Bonomi e quell'idea di Fisco che pesa sulla classe media

Bonomi e quell'idea di Fisco che pesa sulla classe media

Il presidente di Confindustria, Carlo Bonomi, sostiene che la misura fiscale prioritaria è la abrogazione dell'Irap, che genererebbe più crescita e maggiore produttività. Ma la manovra costa 30 miliardi e ne chiede subito dieci. Poiché il bilancio pubblico del nostro Paese ha già un deficit pauroso, qualcuno questi miliardi li dovrà pagare. Salvo che operi il teorema di Laffer, che afferma che la riduzione di aliquote aumenta il gettito, quando il mercato del lavoro è liberalizzato.

Le norme sui contratti nazionali di lavoro che Confindustria ha sottoscritto con la trimurti sindacale, a guida Cgil, comportano la prevalenza dei contratti nazionali su quelli regionali, locali e aziendali, dando luogo a una disoccupazione strutturale dell'8,5%. In Germania, ove i contratti sono stati liberalizzati (con una iniziativa del partito socialdemocratico tedesco) la disoccupazione strutturale è invece attorno al 2-3 per cento.

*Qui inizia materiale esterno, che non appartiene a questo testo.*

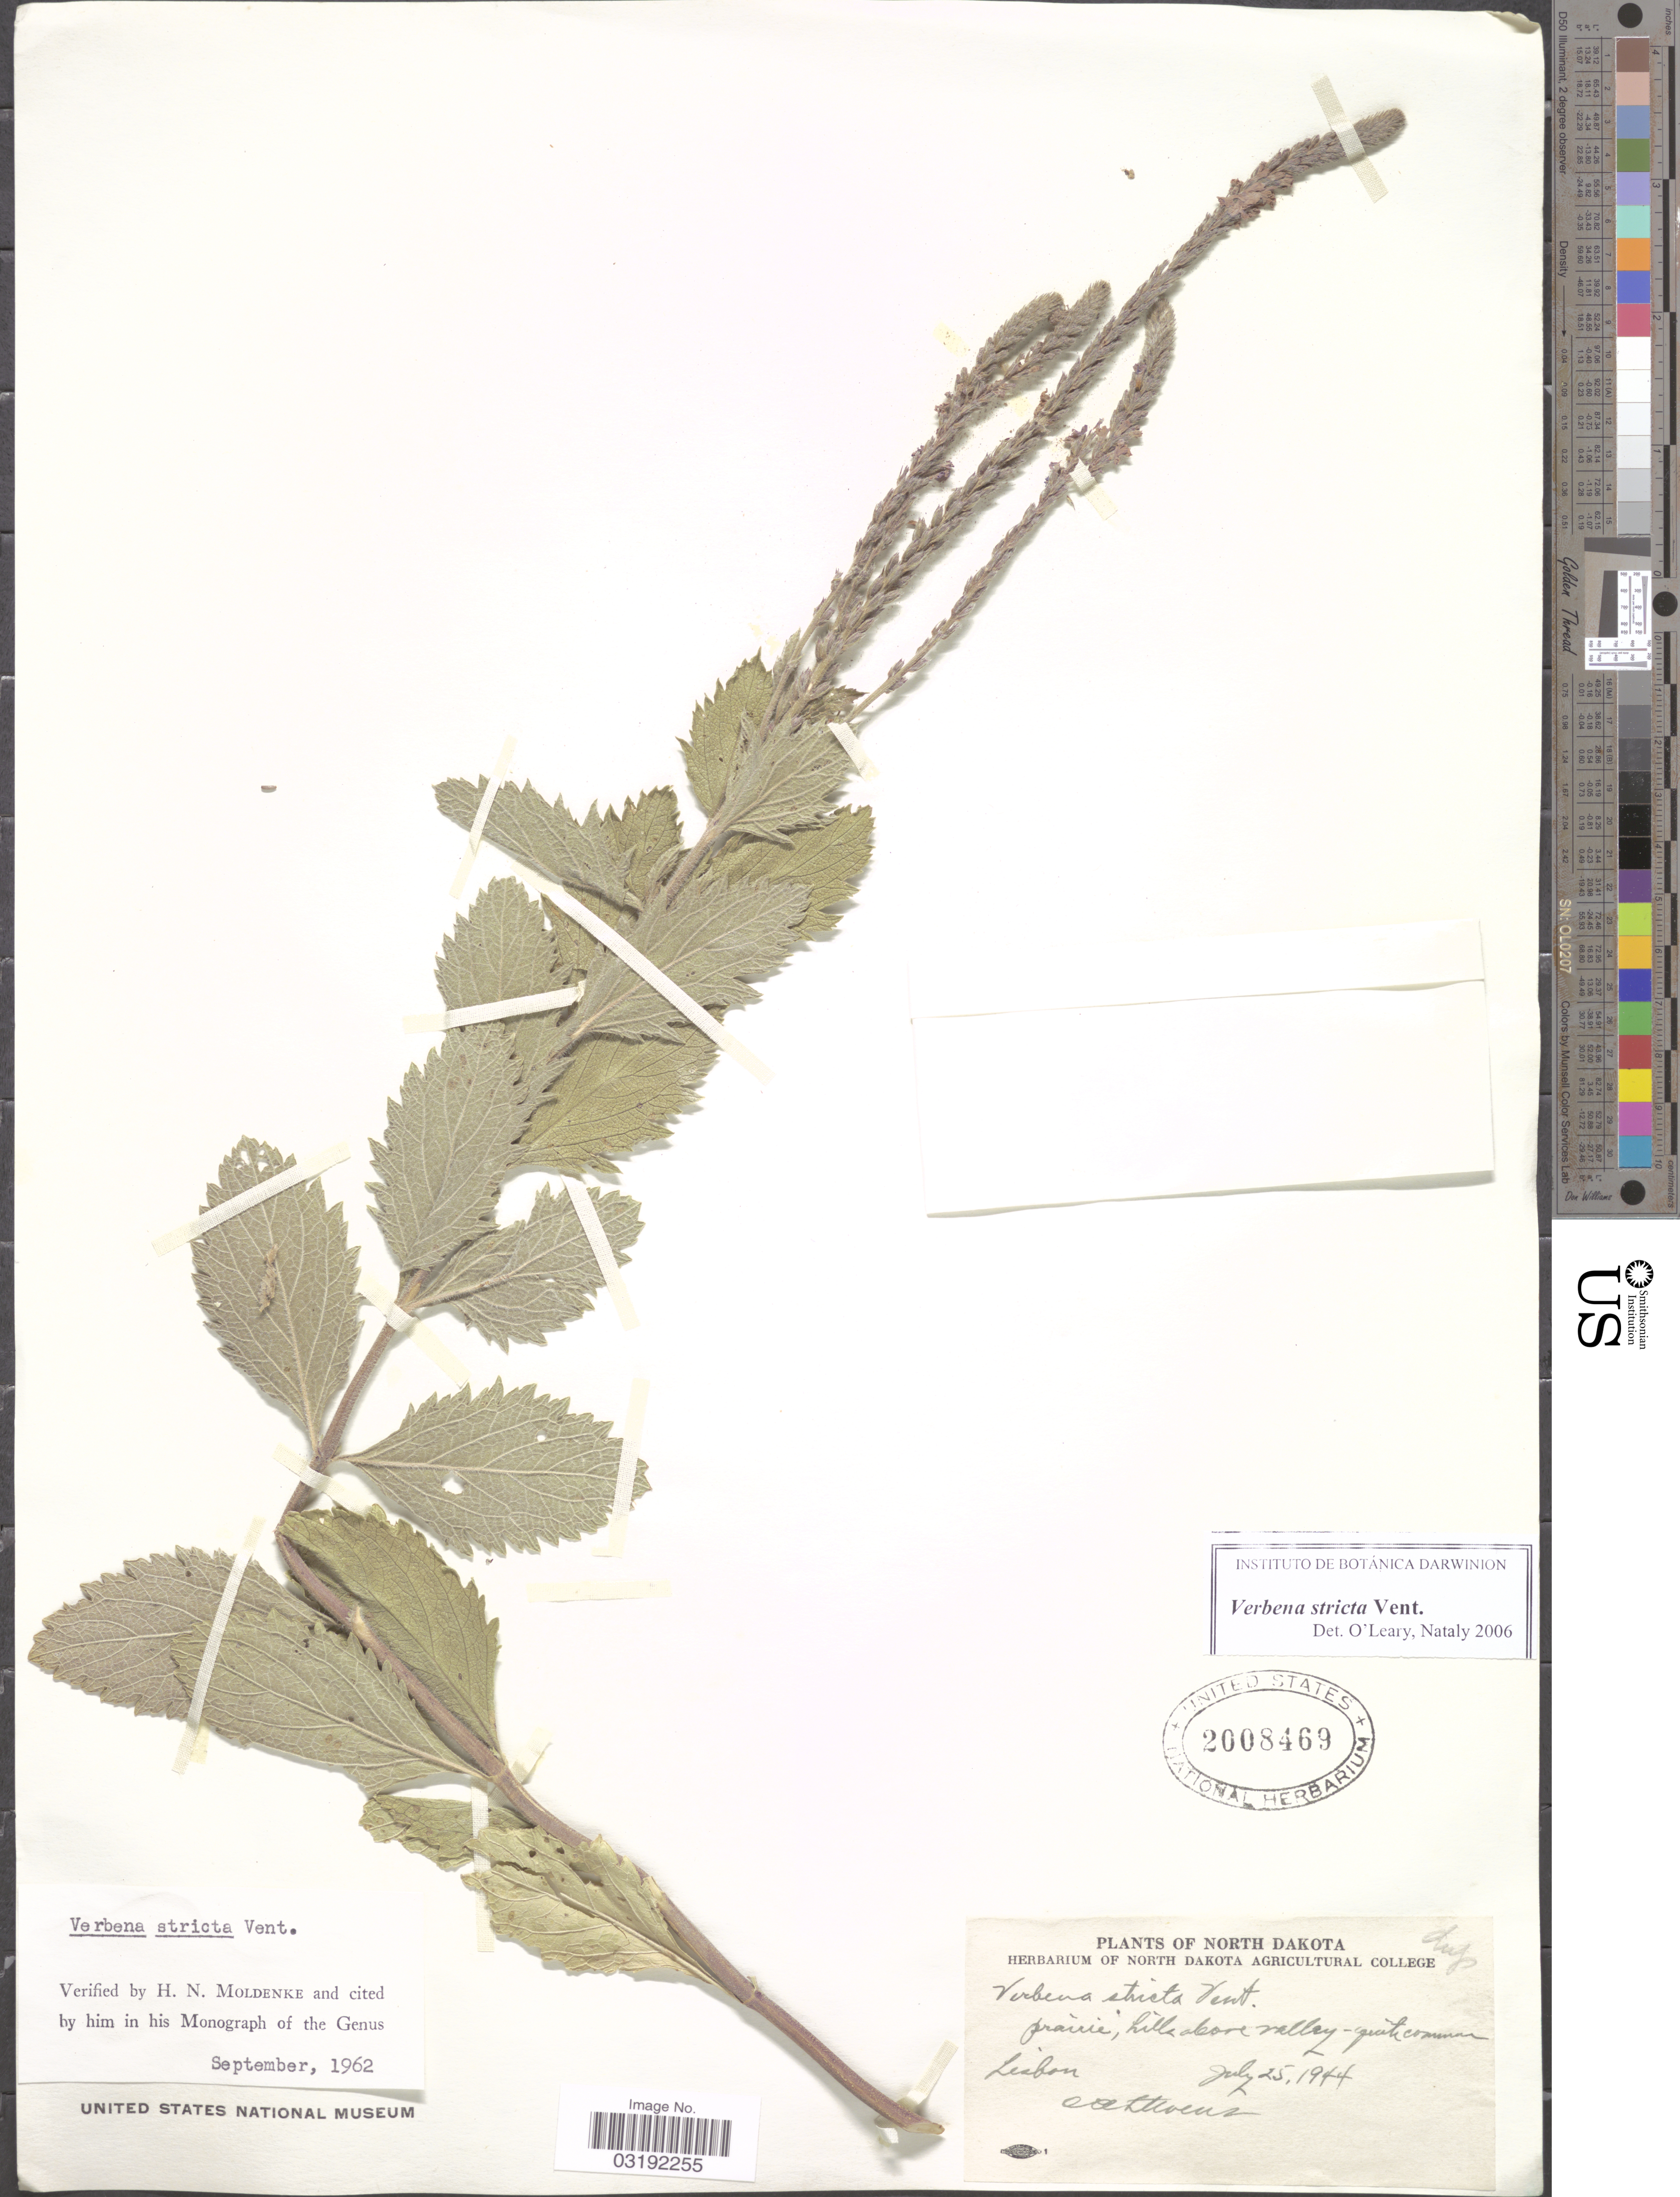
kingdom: Plantae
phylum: Tracheophyta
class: Magnoliopsida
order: Lamiales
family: Verbenaceae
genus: Verbena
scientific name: Verbena stricta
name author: Vent.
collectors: O. A. Stevens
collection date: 1944-07-25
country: United States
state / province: North Dakota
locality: Hills above valley-Lisbon.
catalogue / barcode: US 2008469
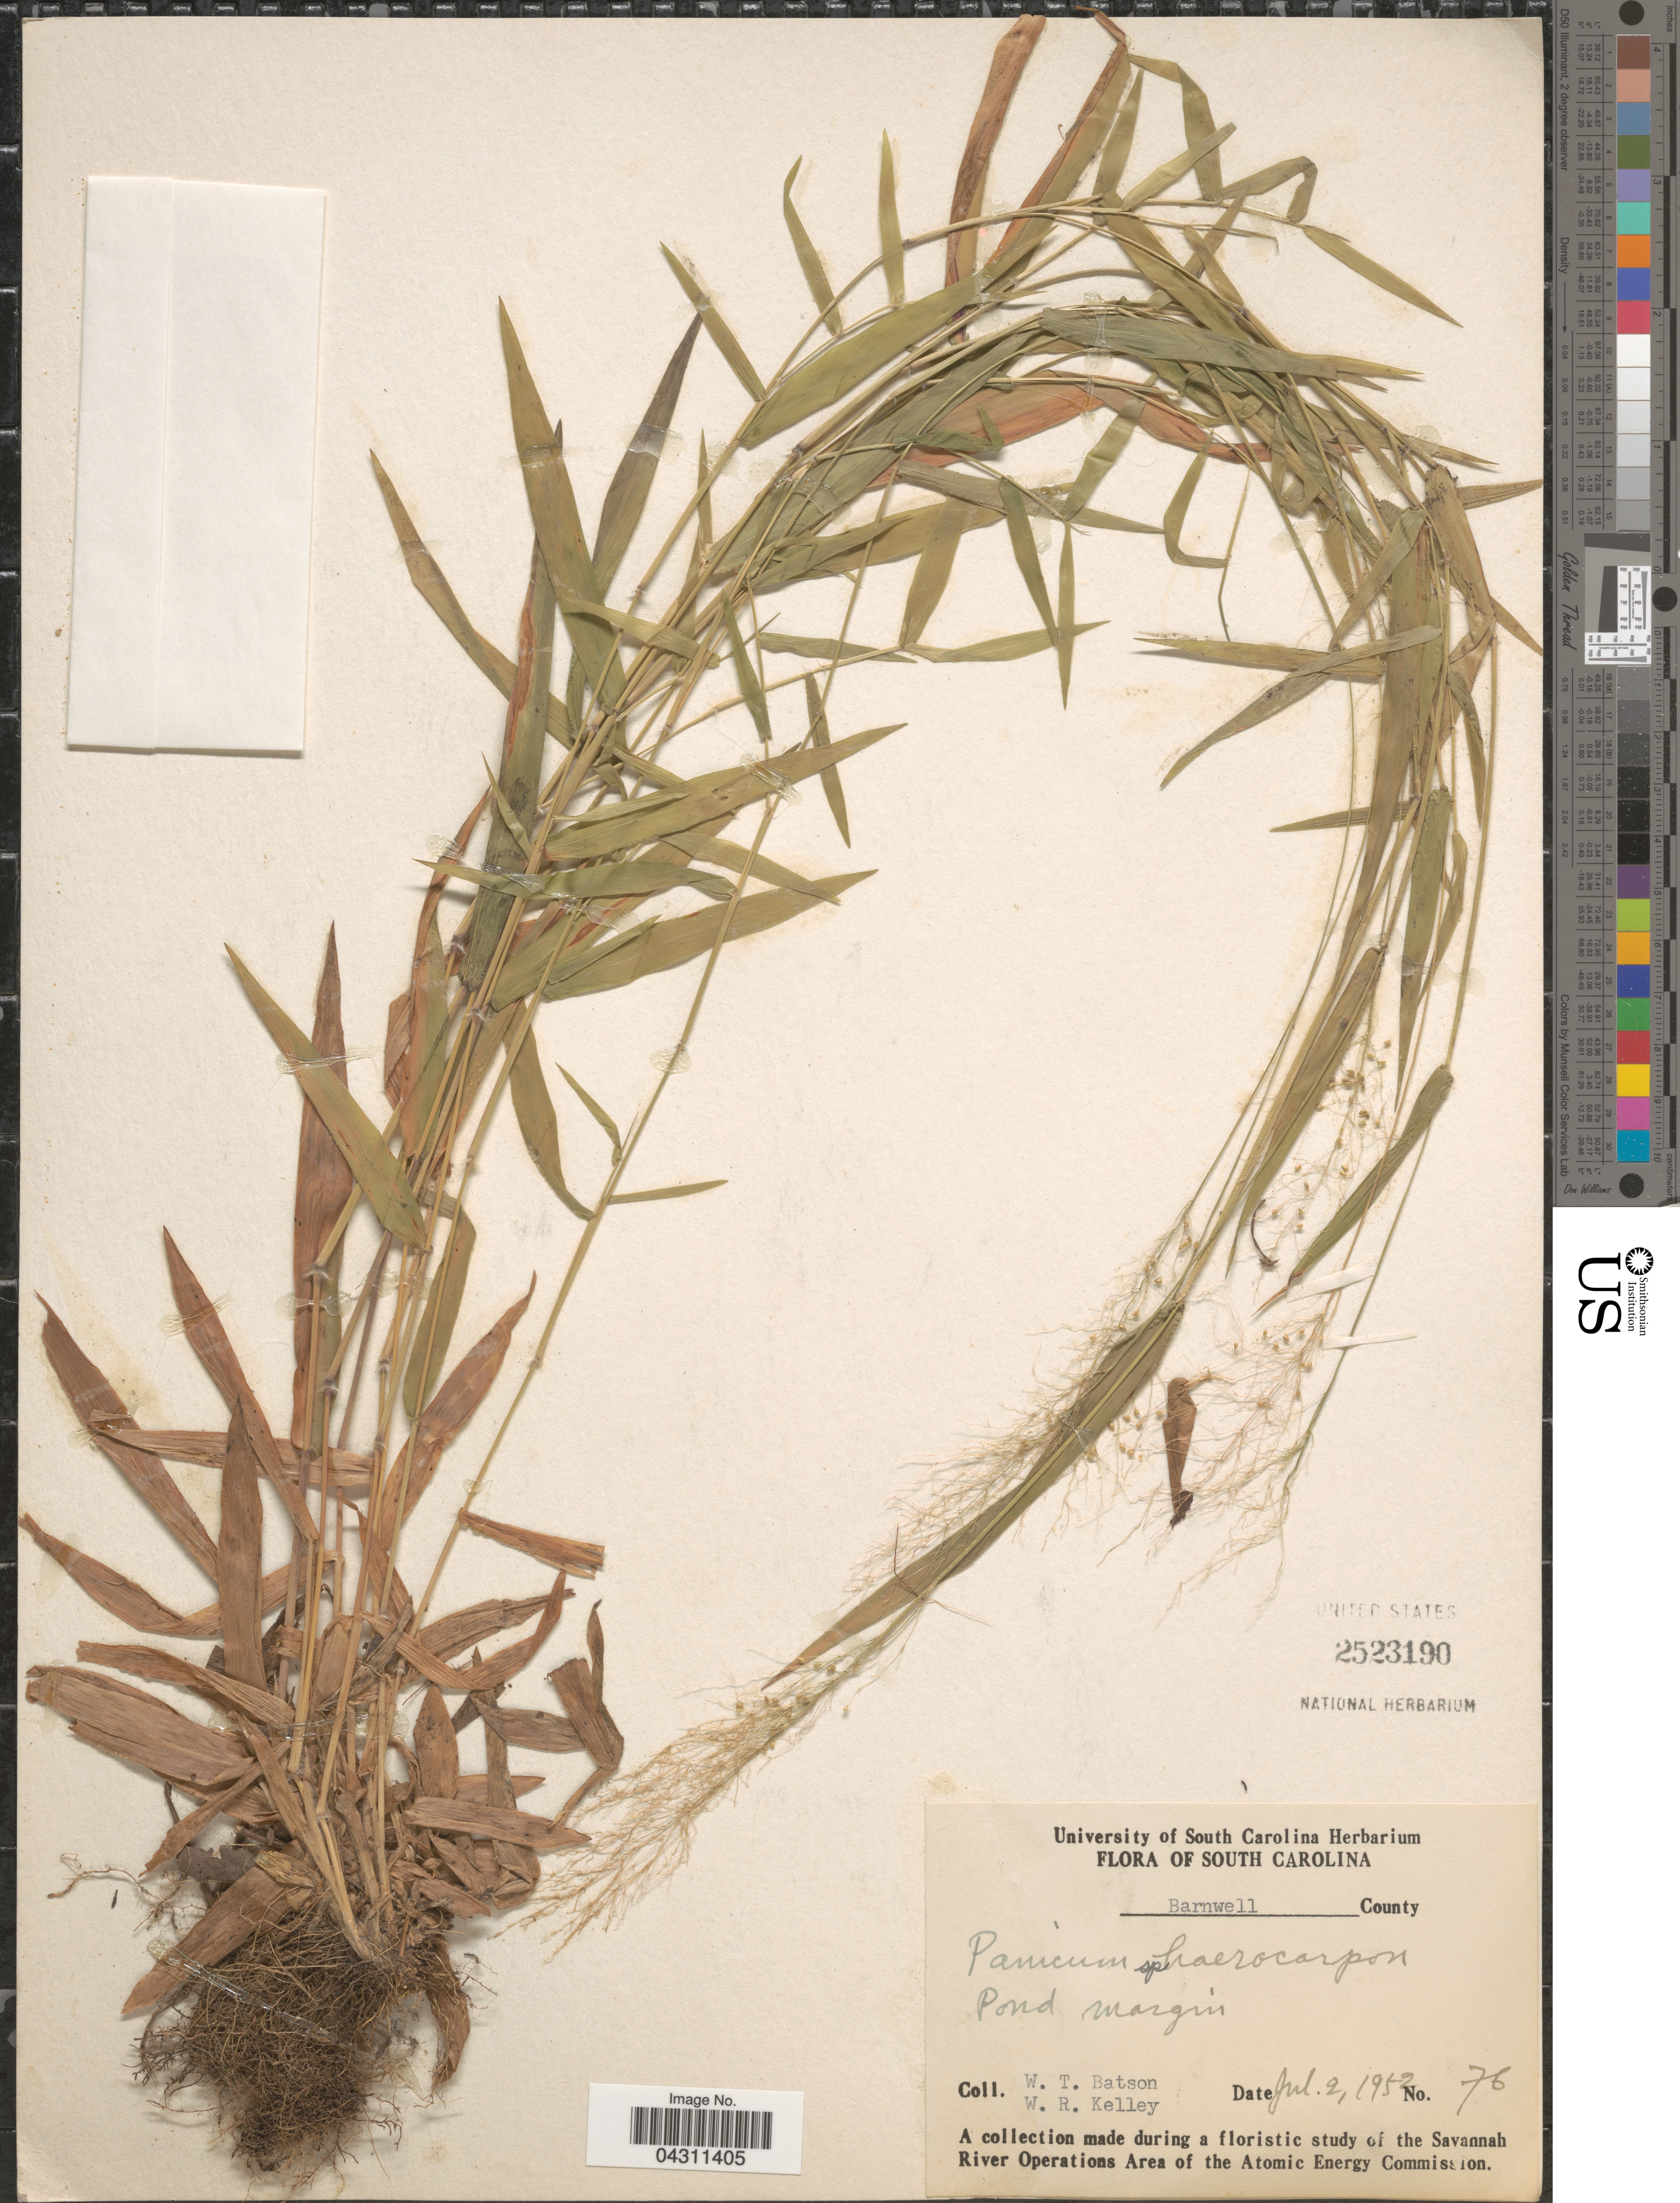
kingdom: Plantae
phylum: Tracheophyta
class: Liliopsida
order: Poales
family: Poaceae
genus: Dichanthelium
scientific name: Dichanthelium sphaerocarpon var. sphaerocarpon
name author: (Elliott) Gould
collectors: W. Batson & W. R. Kelley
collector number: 76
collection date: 1952-07-02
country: United States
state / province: South Carolina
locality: Barnwell County. Pond margin. The Savannah River Operations Area of the Atomic Energy Commission.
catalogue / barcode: US 2523190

Dove si possono trovare i 30 miliardi? Bonomi risponde: negli «assalti alla diligenza» che i partiti hanno compiuto e che permangono. Il primo è il Reddito di cittadinanza che, secondo il bilancio di previsione, costerà 7,7 miliardi nel 2022 miliardi all'anno e riguarderà 1,1 milioni di famiglie.

Questo stanziamento il governo però lo ha messo a bilancio. Il Pd è disposto a abolirlo? L'altro assalto alla diligenza che Bonomi indica sta nelle pensioni a Quota 100, che costano 5,5 miliardi annui per 250mila persone, di cui 60 autonomi e 190 mila dipendenti: 70mila del Pubblico impiego e 120mila privati. Il costo sarebbe zero se chi va in pensione prima dell'età stabilita percepisse una pensione ridotta, in base al minor numero di anni di contributi.

Ma il sindacato a guida Cgil (e non solo Salvini o Meloni) non ci sta. Se si ripristinasse la regola dell'epoca di Craxi per cui il pensionato che lavora non deve pagare di nuovo i contributi, avendo già una pensione, il taglio della pensione sarebbe più accettabile. E gli anziani che lavorano in nero sarebbero disponibili per coprire le carenze di lavoro qualificato. Comunque, questi 5 miliardi di Quota 100 sono solo una piccola fetta dei 30 e se si riducesse il cuneo fiscale di 10 miliardi nel 2022 ne servirebbero altri 5 e ulteriori 25 negli anni successivi.

Chi li dovrebbe pagare? Qui rispunta il catasto su base patrimoniale e c'è una nuova tegola fiscale sul ceto medio: l'Imu che ora è una addizionale sulla base imponibile dell'Irpef, diventerebbe una sovra imposta sul tributo Irpef dovuto. Perciò chi ha più reddito pagherebbe di più, a parità di servizio ricevuto; un servizio pessimo a Roma e scadente a Torino, congestionata di auto e di smog.

Insomma, il ceto medio pagherebbe i 30 miliardi di taglio del cuneo fiscale. Che, come ho osservato, si autofinanzierebbe se si liberalizzasse il mercato del lavoro. Gli sprechi di spesa poi non sono solo Quota 100 e Reddito di cittadinanza. C'è molto altro, e lo paga Pantalone.